Keep in mind how much time and volunteer power you have and align your goals accordingly. The Fairacres Elementary PTO has many ideas it would like to implement but realizes some might need to be tabled until next year, “when (hopefully) the group will continue to grow,” Hiles says. Likewise, Ashby Elementary’s PTC focuses on involving parents in existing events such as its popular Santa shop or family dance rather than adding too many activities that they wouldn’t be able to support without more volunteer help.

Celebrate Strengths

Recognizing the strengths your parent community has to offer can also build interest and involvement. “Even though we don’t have lots of parent involvement, they do support our fundraisers,” says Fairacres’ Norris. Understanding that their families like to support turnkey fundraisers, the Fairacres PTO leaders use established collection programs as well as a newer online program. The new fundraiser has stirred up friendly competition among parents and has been a great way to reach tech-savvy parents and teachers, Hiles says. Taking the time to ask volunteers what they enjoy doing helps you find a job that suits their skills and interests. “We have one volunteer who is great at getting a good deal, and she helps us get donations from local businesses,” Hiles says.

Stay Organized

Find a system that works for you and your board to help keep all the wheels in motion. Harrison jokes that she isn’t organized but says that other members of the PTC board are. Striking a balance with organizational and management styles helps her board run smoothly.

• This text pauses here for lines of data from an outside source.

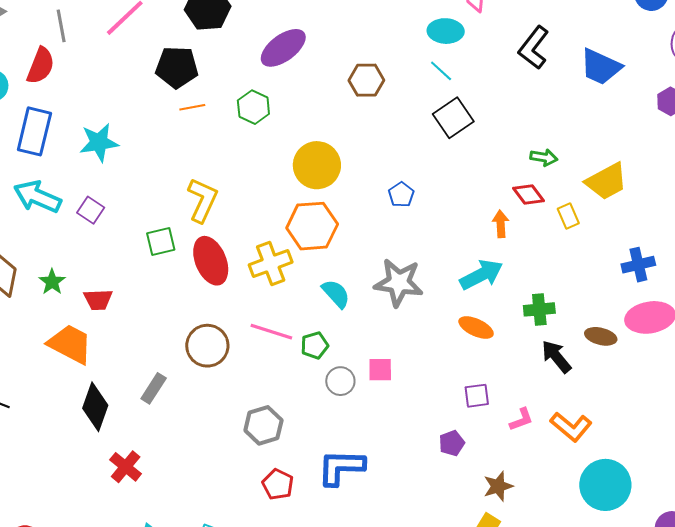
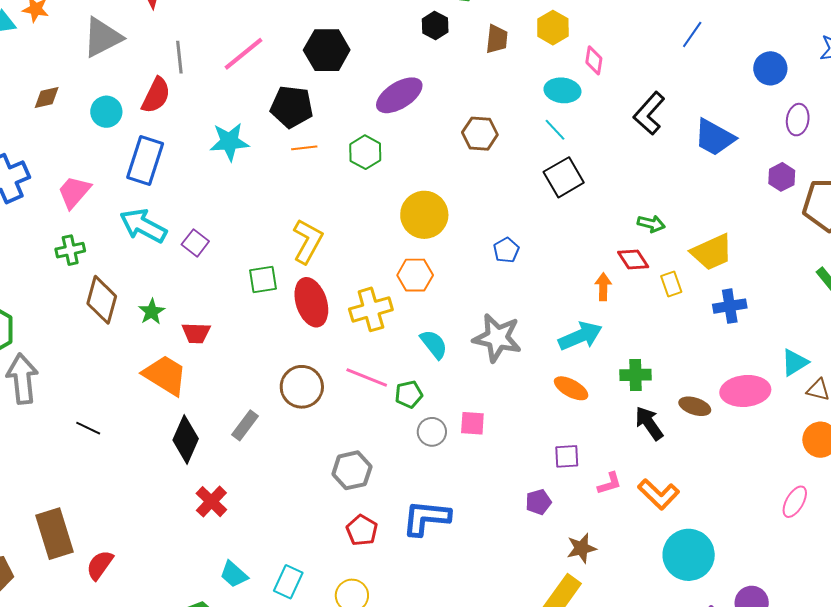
cyan star: (99, 142) -> (229, 142), moved
orange hexagon: (312, 226) -> (415, 275), size x0.7
blue cross: (638, 265) -> (730, 306), moved

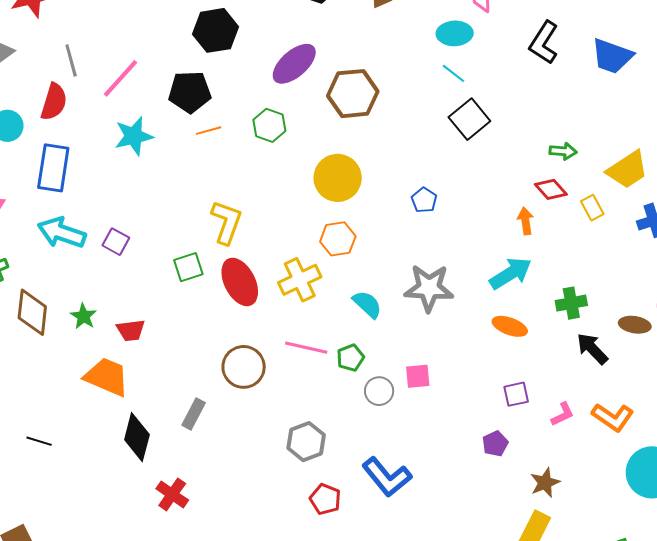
pink line: (243, 54) -> (120, 78), moved
brown hexagon: (480, 134) -> (353, 94), moved, size x1.4
blue L-shape: (426, 518) -> (387, 477), turned -126

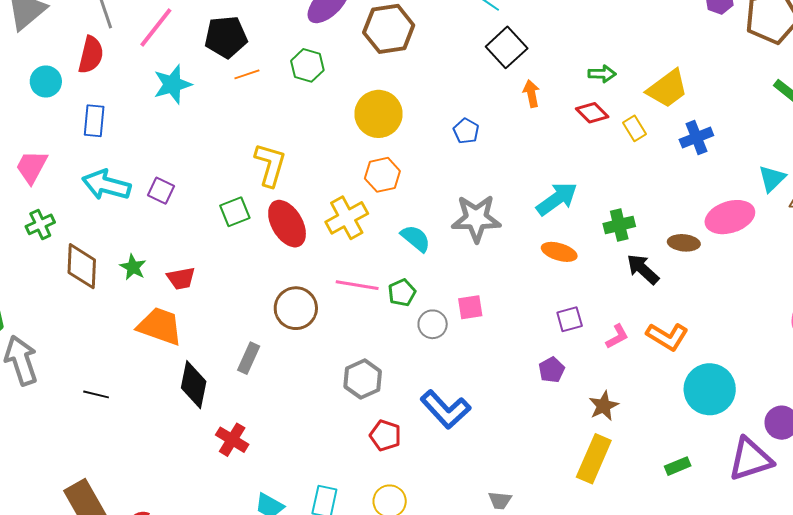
blue rectangle: (53, 168) -> (94, 121), size x0.7
orange arrow: (526, 221) -> (531, 94), moved

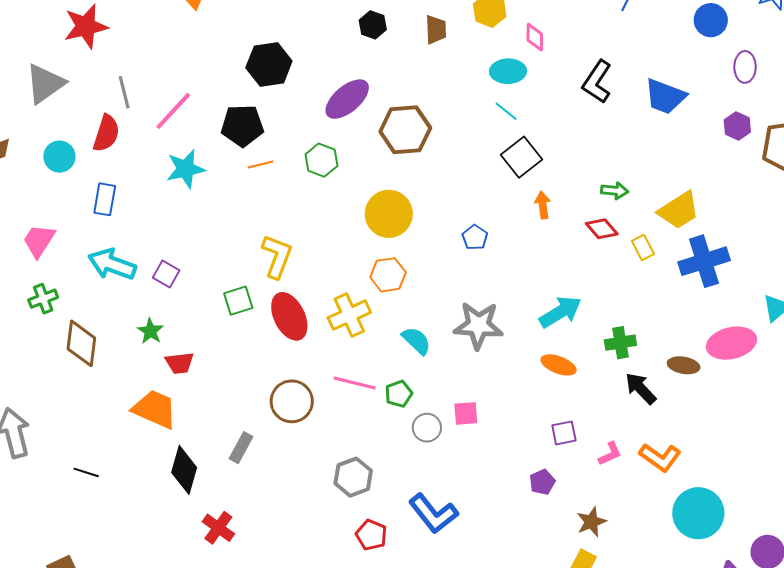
blue cross: (696, 138) -> (704, 261), size x1.5
green star: (133, 267) -> (150, 331), moved

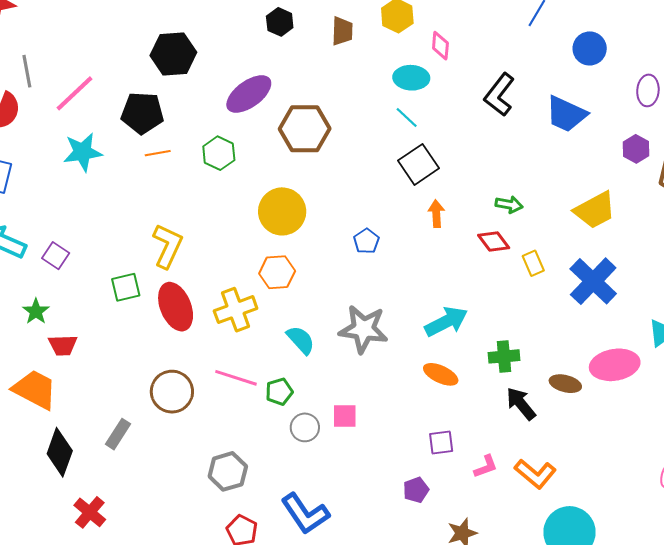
blue circle: (711, 20) -> (590, 48), moved
yellow trapezoid: (679, 210) -> (595, 210), moved
blue cross: (704, 261) -> (593, 281), turned -33

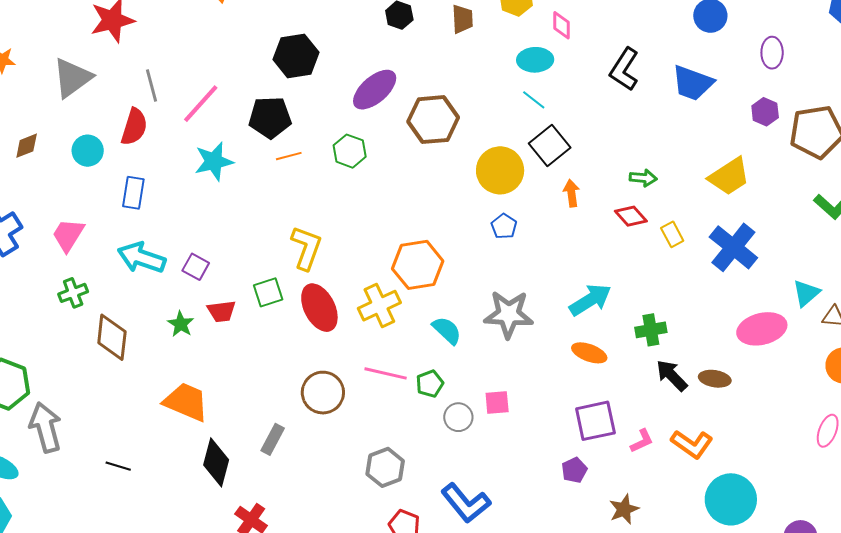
yellow circle: (282, 211) -> (500, 170), moved
orange hexagon: (277, 272) -> (418, 265), size x1.4
red trapezoid: (63, 345) -> (221, 311), moved
brown ellipse: (565, 384) -> (715, 379), moved
purple square: (441, 443) -> (595, 421), size x1.6

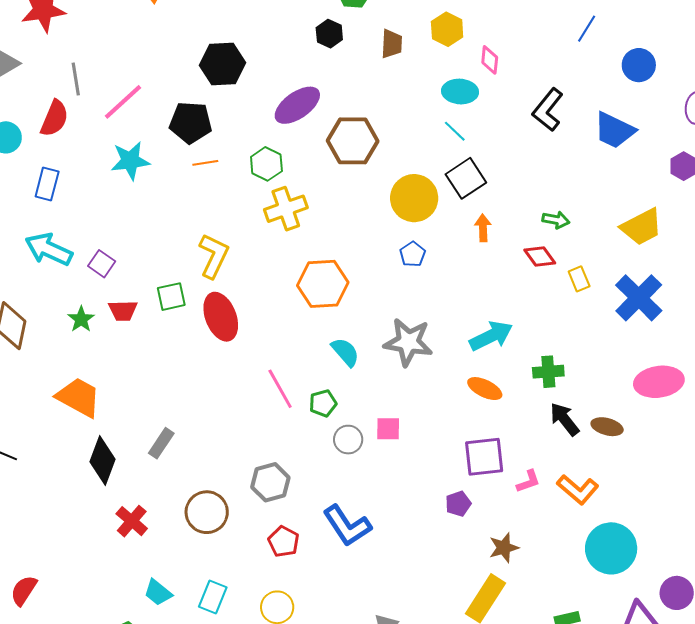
yellow cross: (379, 306) -> (286, 209), moved
pink line: (386, 373) -> (280, 389), turned 42
brown circle: (323, 393) -> (207, 512), moved

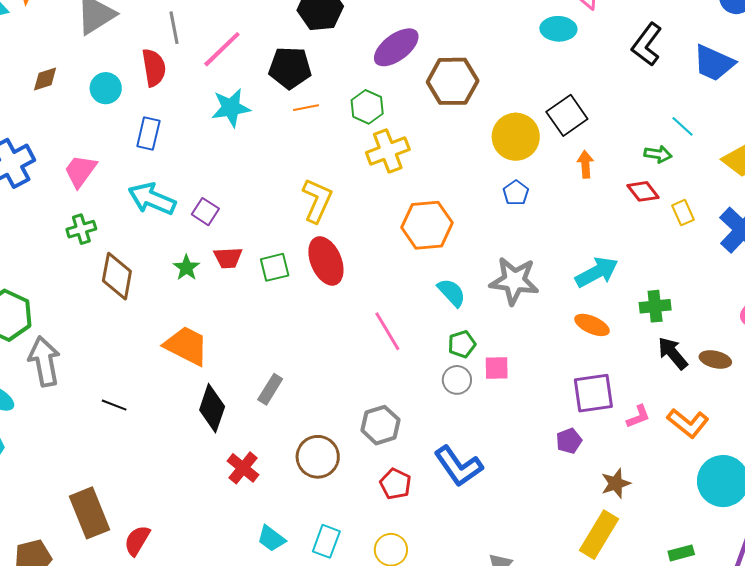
red semicircle: (54, 118) -> (154, 68), turned -30
cyan line: (455, 131) -> (682, 126), moved
green square: (171, 297) -> (275, 267), moved
green pentagon: (323, 403) -> (462, 344), moved

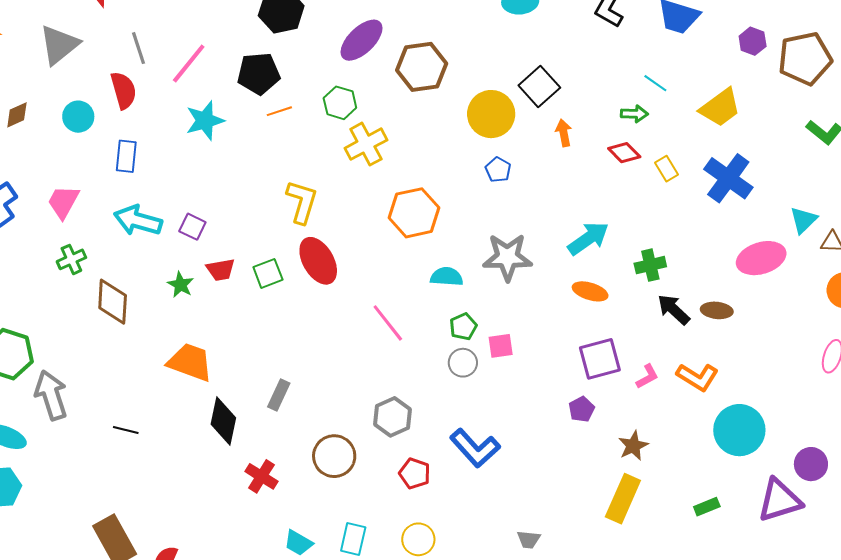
cyan semicircle: (451, 293) -> (447, 277), turned -36

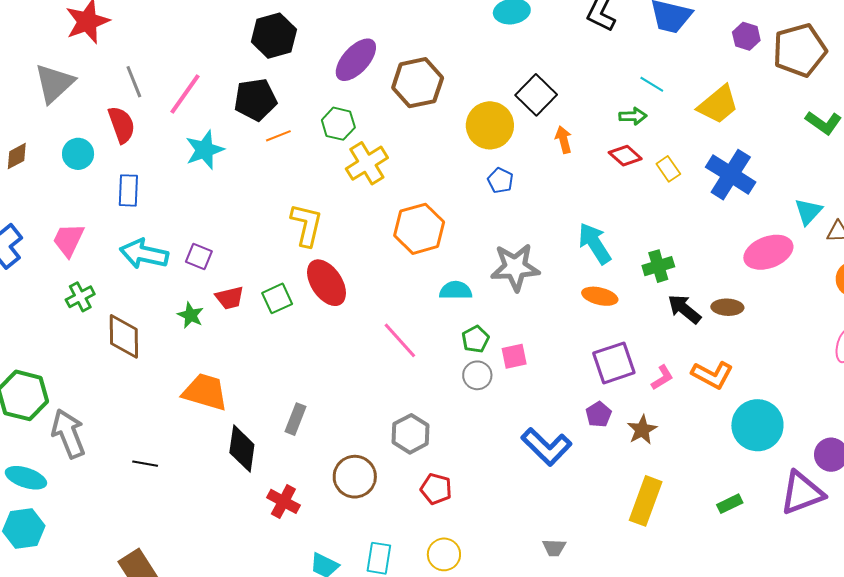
cyan arrow: (588, 238) -> (595, 243), turned -84
brown star: (633, 446) -> (642, 430), moved
blue L-shape: (475, 448) -> (546, 447), moved

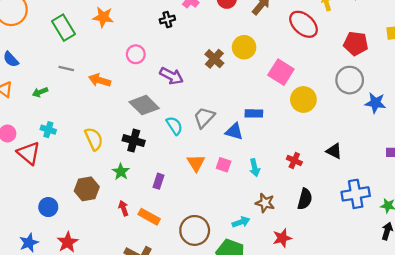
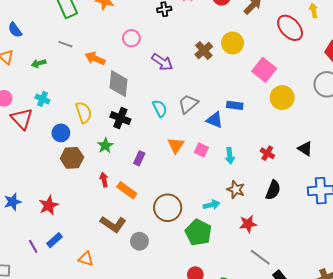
gray diamond: (144, 105) -> (119, 84), moved, turned 44
blue circle: (48, 207) -> (61, 133), moved

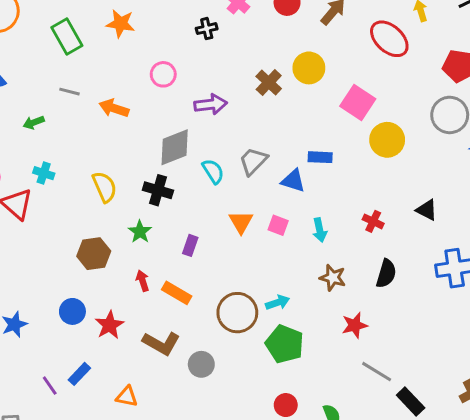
purple arrow: (162, 62) -> (211, 104), turned -35
gray diamond: (119, 84) -> (175, 147), moved, turned 68
blue circle: (61, 133) -> (72, 311), moved
red star: (49, 205) -> (109, 325), moved
cyan arrow: (211, 205) -> (278, 302), moved

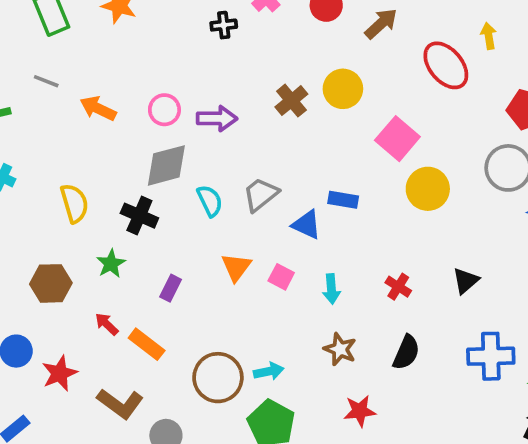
pink circle: (163, 74) -> (164, 110), moved
black triangle: (427, 210) -> (466, 281), turned 45
red arrow: (142, 281) -> (107, 324), turned -36

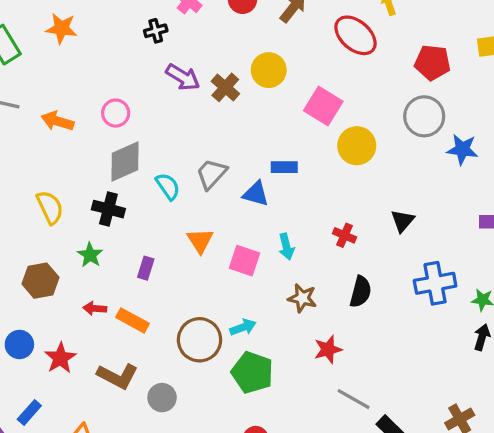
purple arrow: (217, 118) -> (183, 77), moved, turned 40
pink square: (281, 277) -> (245, 261), moved, size x1.4
red arrow: (107, 324) -> (95, 308), turned -30

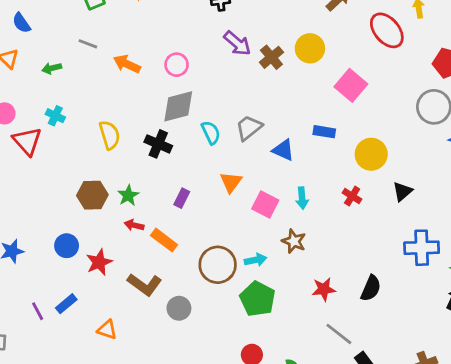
yellow circle: (357, 146) -> (371, 154), moved
blue rectangle: (284, 167) -> (324, 132), moved
green star: (90, 255) -> (128, 195), moved
black semicircle: (361, 292) -> (371, 288), moved
brown star: (302, 298) -> (294, 241), moved

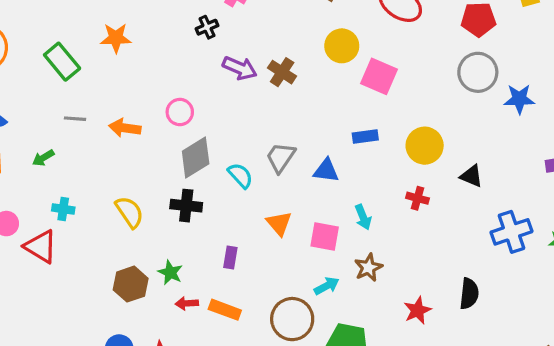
yellow circle: (310, 48) -> (342, 46), moved
black triangle: (402, 191) -> (472, 176), turned -40
brown star: (294, 241) -> (368, 268), turned -30
cyan arrow: (256, 260) -> (327, 286), moved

The Ashby PTC uses binders or accordion folders for board members to keep track of paperwork and Google Drive for all flyers and forms (including a prewritten donation letter), so they don’t waste time starting from scratch. They also have one board member who visits the school during the day to sort and send home relevant mail with the other board members’ children in a special PTC folder. The school secretary helps make sure it is delivered and returned.

Delegate, Delegate, Delegate

You’ve heard “location, location, location” in real estate, and delegation is just as important in your parent group. Epstein and her fellow board members took on every activity and fundraiser their first year on the Ashby PTC and, while successful, quickly realized they couldn’t do it all themselves. “This year, we are delegating more, in little ways, like asking the 4th graders in our school to help out with school events and earn their community service hours, which has really helped us all,” she says.

Look to the Future

Bring in younger families to keep your parent group thriving. Harrison uses every PTC event, such as school supply pickup, parents night out, or bingo night, as an opportunity to talk about the PTC and recruit new volunteers. “Our schools have students in K through 8 and it is a diverse community, so we work hard at each school event to meet new families and explain what the PTC does,” she says. They set up a PTC table with membership forms and information about the group, which has been beneficial in recruiting new volunteers. They also work hand in hand with school planning. “Our principal planned a 3rd grade iPad integration program for parents and we followed it with an evening PTC meeting,” she says. “It was great, and we signed up many new volunteers that night!”